Tasks for this exercise -
a. In the Frankston Bombers club text, explain in one to three sentences what the figure 17 in the Premierships entry counts, based on what that entry lists.
b. Write what comes next in the Frankston Bombers club history, starting after its last sentence.

Text block -
━━━

Names
- Full name: Frankston Bombers Football Netball Club
- Nickname: Bombers

Club details
- Founded: 1887; 139 years ago
- Competition: MPNFL
- President: Jason Smith
- Premierships: (17): 1911, 1919, 1922, 1923, 1929, 1931, 1937, 1938, 1939, 1941, 1946, 1947, 1949, 1952, 1961, 1991, 2009
- Ground: Baxter Park

Uniforms
| Home |

Other information
- Official website: frankstonbombers.com.au

= Frankston Bombers Football Netball Club =

The Frankston Bombers Football Netball Club is an Australian rules football and netball club based in the southeastern region of Victoria, Australia. The football squad competes in the Mornington Peninsula Nepean Football League (MPNFL). Frankston has been responsible for the development of Australian football on the Mornington Peninsula since 1887.

==History==
It is believed that J.C. "Jack" Sadleir was the founder of the club in 1887. The first reported match took place against Mornington. Frankston won the game by 4 goals to nil. Games were arranged between a group of teams across the Peninsula including Hastings and Mornington. Sadleir brought with him the black-with-red-sash guernsey. In the early years and right into the mid 1900s, Frankston was known as the “Red and Blacks.”

━━━

Data supplied -
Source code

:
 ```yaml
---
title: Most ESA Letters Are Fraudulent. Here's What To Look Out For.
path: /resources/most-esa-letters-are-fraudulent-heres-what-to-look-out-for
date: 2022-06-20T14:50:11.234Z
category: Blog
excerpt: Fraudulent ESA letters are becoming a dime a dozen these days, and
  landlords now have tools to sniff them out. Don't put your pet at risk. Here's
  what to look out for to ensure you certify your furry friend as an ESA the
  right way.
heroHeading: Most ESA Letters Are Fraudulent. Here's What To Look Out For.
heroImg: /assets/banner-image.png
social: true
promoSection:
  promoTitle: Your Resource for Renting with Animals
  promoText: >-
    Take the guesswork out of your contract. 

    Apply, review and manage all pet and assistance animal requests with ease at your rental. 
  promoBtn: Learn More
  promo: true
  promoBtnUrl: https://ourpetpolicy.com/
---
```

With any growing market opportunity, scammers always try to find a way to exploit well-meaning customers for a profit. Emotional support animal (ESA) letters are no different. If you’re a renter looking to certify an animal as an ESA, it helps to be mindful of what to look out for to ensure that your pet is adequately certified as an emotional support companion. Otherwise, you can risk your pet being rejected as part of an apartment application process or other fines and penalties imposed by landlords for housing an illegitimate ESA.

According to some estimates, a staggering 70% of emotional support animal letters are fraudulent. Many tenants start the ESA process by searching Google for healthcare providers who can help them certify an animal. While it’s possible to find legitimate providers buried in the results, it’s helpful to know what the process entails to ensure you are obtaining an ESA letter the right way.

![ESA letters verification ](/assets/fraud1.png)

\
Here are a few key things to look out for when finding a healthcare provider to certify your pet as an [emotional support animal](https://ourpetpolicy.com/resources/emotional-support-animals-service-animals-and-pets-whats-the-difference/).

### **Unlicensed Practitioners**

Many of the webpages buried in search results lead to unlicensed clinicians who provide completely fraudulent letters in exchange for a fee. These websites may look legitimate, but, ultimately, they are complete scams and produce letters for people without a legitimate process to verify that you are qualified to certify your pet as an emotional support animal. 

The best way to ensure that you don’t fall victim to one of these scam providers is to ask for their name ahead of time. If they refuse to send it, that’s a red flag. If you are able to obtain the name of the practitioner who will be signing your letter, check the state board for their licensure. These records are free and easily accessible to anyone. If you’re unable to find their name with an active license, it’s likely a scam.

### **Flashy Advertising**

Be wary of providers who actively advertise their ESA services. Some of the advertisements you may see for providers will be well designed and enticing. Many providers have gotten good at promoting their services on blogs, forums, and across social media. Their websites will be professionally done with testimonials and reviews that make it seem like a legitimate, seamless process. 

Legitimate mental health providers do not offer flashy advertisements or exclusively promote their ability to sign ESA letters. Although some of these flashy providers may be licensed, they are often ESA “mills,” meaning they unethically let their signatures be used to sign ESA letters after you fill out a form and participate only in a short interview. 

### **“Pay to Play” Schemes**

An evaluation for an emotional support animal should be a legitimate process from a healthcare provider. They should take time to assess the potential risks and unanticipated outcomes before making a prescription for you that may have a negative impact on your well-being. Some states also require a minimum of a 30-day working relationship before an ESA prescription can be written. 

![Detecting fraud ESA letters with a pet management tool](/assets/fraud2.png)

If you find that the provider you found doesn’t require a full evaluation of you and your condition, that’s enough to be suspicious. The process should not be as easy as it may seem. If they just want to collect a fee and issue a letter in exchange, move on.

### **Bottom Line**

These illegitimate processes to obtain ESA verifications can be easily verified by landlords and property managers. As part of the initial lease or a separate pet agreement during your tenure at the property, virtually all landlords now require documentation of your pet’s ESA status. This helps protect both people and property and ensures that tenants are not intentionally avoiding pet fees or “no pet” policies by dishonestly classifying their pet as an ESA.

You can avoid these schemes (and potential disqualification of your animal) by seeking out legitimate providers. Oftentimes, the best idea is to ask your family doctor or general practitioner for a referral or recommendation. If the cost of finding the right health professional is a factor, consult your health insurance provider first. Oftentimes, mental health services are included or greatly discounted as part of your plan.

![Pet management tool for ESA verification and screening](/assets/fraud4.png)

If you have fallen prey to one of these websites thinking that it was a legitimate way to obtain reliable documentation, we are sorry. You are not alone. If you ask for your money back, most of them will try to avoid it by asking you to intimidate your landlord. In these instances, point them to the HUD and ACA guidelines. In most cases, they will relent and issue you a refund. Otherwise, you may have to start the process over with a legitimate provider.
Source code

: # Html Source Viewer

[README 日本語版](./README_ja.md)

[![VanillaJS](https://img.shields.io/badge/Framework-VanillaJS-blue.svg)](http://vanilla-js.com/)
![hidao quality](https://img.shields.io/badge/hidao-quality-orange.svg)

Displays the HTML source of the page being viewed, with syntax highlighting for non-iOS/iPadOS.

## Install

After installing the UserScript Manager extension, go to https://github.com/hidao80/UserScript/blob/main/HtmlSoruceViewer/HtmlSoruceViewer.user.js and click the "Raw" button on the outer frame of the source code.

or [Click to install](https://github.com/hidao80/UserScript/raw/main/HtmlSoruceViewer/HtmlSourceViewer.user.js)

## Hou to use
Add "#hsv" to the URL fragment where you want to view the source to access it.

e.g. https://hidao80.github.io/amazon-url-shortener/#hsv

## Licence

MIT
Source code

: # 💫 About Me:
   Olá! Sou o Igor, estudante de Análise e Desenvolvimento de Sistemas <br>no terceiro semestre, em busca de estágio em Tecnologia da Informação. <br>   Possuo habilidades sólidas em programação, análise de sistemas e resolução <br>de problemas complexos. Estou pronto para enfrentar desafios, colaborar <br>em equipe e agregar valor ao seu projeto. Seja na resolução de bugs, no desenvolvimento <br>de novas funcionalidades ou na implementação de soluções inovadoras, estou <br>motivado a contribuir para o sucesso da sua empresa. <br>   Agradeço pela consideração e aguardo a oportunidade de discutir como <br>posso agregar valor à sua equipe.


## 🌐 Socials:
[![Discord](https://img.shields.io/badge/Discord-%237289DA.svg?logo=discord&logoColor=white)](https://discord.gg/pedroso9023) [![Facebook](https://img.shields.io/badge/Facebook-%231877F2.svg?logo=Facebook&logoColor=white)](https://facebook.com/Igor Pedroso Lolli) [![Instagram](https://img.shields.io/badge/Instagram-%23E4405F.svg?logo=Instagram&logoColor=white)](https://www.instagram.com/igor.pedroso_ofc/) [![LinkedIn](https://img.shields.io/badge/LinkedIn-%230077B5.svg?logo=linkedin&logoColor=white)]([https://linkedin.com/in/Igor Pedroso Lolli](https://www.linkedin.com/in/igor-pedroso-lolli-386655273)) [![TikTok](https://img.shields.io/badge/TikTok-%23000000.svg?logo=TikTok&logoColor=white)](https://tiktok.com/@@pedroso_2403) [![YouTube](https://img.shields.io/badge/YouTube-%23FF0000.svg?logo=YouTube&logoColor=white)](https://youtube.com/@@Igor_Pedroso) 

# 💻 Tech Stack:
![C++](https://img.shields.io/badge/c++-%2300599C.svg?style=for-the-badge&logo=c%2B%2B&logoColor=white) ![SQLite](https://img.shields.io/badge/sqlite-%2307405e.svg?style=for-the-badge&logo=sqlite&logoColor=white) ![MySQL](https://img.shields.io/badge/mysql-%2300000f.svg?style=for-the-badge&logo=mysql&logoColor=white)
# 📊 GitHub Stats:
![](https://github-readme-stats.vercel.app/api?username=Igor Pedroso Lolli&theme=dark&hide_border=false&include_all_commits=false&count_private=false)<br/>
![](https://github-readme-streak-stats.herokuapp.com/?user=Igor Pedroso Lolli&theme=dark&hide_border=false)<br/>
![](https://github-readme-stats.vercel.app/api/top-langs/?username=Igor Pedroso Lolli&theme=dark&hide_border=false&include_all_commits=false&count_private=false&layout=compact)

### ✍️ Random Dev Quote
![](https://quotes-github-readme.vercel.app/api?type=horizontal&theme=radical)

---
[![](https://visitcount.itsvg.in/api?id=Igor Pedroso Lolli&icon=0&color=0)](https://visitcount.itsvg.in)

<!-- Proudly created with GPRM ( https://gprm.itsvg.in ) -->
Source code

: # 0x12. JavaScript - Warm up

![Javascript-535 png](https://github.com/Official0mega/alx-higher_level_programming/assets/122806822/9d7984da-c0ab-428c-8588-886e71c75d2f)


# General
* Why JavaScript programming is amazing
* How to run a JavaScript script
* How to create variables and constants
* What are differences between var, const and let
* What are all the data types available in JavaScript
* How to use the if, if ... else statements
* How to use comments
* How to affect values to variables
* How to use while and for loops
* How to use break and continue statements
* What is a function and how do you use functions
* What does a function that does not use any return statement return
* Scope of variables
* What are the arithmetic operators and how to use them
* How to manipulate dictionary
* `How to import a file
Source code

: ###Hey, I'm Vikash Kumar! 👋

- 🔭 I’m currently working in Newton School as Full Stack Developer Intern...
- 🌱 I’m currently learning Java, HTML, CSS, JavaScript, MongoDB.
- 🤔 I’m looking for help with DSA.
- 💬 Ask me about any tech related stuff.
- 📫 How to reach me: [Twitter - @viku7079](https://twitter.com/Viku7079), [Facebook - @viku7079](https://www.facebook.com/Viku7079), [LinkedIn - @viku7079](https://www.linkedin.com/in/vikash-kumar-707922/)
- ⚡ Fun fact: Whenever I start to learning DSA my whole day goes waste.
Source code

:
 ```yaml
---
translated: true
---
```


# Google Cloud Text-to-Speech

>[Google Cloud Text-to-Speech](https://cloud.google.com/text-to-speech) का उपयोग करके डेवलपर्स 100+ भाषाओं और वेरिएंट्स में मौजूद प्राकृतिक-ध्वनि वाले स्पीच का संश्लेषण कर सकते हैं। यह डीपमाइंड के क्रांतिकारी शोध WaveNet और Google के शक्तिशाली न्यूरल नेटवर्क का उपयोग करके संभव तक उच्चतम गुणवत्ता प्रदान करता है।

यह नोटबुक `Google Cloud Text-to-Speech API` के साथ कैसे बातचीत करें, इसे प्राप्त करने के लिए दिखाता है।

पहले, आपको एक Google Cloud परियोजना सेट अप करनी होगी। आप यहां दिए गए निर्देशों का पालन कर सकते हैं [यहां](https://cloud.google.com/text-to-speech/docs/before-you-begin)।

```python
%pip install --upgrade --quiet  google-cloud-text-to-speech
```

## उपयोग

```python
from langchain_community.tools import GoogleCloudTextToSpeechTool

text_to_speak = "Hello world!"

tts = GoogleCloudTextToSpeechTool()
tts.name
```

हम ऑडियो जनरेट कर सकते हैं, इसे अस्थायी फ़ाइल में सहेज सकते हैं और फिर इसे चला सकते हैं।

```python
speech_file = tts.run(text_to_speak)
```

━━━

Responses per task -
a. It counts the club's premierships. The entry lists seventeen premiership years, running from 1911 to 2009, so the 17 is the total of those years.

b.
===Peninsula Football Association===
Frankston was one of five founding members of the Peninsula Football Association in 1908. In the inaugural season It lost the first Grand Final to Hastings. Frankston were Premiers in 1911, 1919, 1922, 1923, and 1931.

===Mornington Peninsula Football League===
At the end of the 1933 season, the Peninsula Football Association merged with the Peninsula District Football Association to form the Mornington Peninsula Football League. Frankston were MPFL Premiers in 1937, 1938, 1939, 1941, 1949, 1952 and 1961.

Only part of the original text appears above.